Neue Technologien ermöglichen einen einfacheren Umgang mit Big Data für die Sozialwissenschaften. Durch die sozialen Medien können Forscher*innen schneller an größere Datensätze herankommen, wodurch neue Perspektiven, Möglichkeiten und Forschungsfelder eröffnet werden. Neue computergestützte Analysemethoden der medialen Inhaltsanalyse können nun angewendet werden, da das sammeln, auswerten und interpretieren von einem bestimmten Thema anhand eines sozialen Mediums, wie Twitter, nun einfacher erfolgen kann. Dabei ist festzustellen, dass die traditionelle Methode der Inhaltsanalyse nicht ausreichend ist, um das Internet und seine Inhalte zu bewältigen. Dafür sei die traditionelle Inhaltsanalyse nicht konzipiert worden. (Lewis et all. 2013: 35) Im Gegensatz dazu sei aber die computergestützte Methode mit der algorithmische Analyse von Inhalten nicht oder nur beschränkt in der Lage Feinheiten und latente Bedeutungen der Sprache zu verstehen. (vgl. ebd.) Somit stellt sich die Frage, wie Wissenschaftler*innen die systematische Starre und kontextuellen Kenntnisse der traditionellen Inhaltsanalyse am wirksamsten einsetzen, während die Vorteile aus der Effektivität der computergestützten Methode und dem neuen Forschungsbereichen des Big Data Phänomens geschöpft werden können. Die Autoren sind der Meinung, dass durch eine Verschmelzung der manuellen und computergestützten Ansätze fruchtbare Ergebnisse zustande kommen können. Der Ansatz könne die Stärke der traditionellen Inhaltsanalyse beibehalten, während sie durch Algorithmen die Genauigkeit, Effizienz und Kapazität maximiere. (Vgl. ebd: 36) Durch die im Artikel vermittelte Studie sollen auch neue Erkenntnisse über die Veränderung der journalistischen Informationsbeschaffung im Vernetzungszeitalter gewonnen werden. Dieser Prozess war und ist weiterhin kaum für die Öffentlichkeit einsehbar, falls keine öffentliche Interaktion zwischen Reporter*innen und ihrer Quellen auf Twitter entsteht. Die sozialen Medien machen also den Sourcing-Prozess sichtbar. Dadurch entstehen neue Forschungsansätze für Forscher*innen, um die Dynamiken der Machtverhältnisse und Einflüsse bei der Nachrichtenproduktion aufzudecken.

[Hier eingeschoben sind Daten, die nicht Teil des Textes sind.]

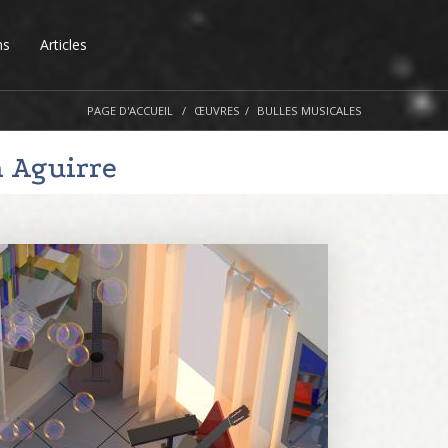
ns
Articles
PAGE D'ACCUEIL
ŒUVRES
BULLES MUSICALES
 Aguirre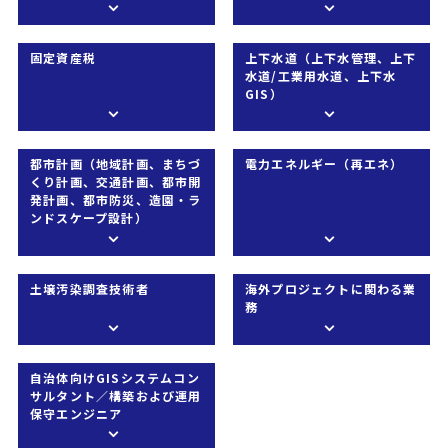
固定資産税
上下水道（上下水管理、上下
水道/工業用水道、上下水
GIS）
都市計画（地域計画、まちづ
電力エネルギー（再エネ）
くり計画、交通計画、都市開
発計画、都市防災、造園・ラ
ンドスケープ設計）
土壌汚染調査技術者
海外プロジェクトに関わる業
務
自治体向けGISシステムコン
サルタント／構築および運用
保守エンジニア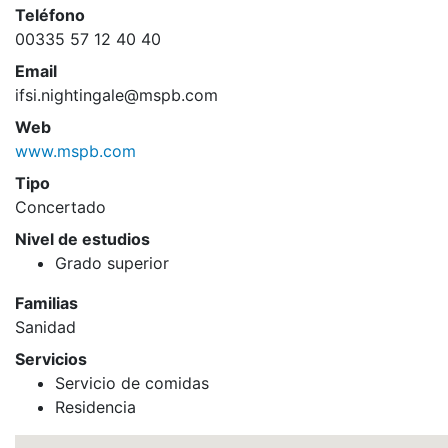
Teléfono
00335 57 12 40 40
Email
ifsi.nightingale@mspb.com
Web
www.mspb.com
Tipo
Concertado
Nivel de estudios
Grado superior
Familias
Sanidad
Servicios
Servicio de comidas
Residencia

Durch die Etablierung des Internets entstehen neue zahlreiche Herausforderungen bezüglich der traditionellen Konzeptualisierung der Inhaltsanalyse. Nach einer Feststellung der Forscher*innen McMillan, Weare und Linn ist die Repräsentativität aufgrund der Weitläufigkeit des Internets kaum möglich; es herrschen Schwierigkeiten bei der Definition der Einheiten und die Reliabilität, welche durch die Codierung entsteht, sei ebenfalls problematisch. (vgl. ebd.) Sie folgern, dass kleinere Anpassungen traditioneller Ansätze der Inhaltsanalyse, wie etwa der Gebrauch von Software um Snapshots von Internetseiten zu erstellen, notwendig seien, um den Herausforderungen entgegen zu stehen. Die sozialen Medien beinhalten zum einen eigene Strukturmerkmale und zum anderen einen soziokulturellen Kontext. Die Inhaltsanalyse der Twitternutzung von Journalist*innen, Nachrichtenagenturen, Auslandskorrespondent*innen und NGO’s würde anhand beispielsweise von Retweets und der Reply-Funktion analysiert werden. Dabei ist es durch eine reine manuelle Inhaltsanalyse schwierig die wichtigsten Daten innerhalb der Masse aufzufangen. Viele wichtige Daten würden nicht archiviert und somit nicht in die Forschung einbezogen.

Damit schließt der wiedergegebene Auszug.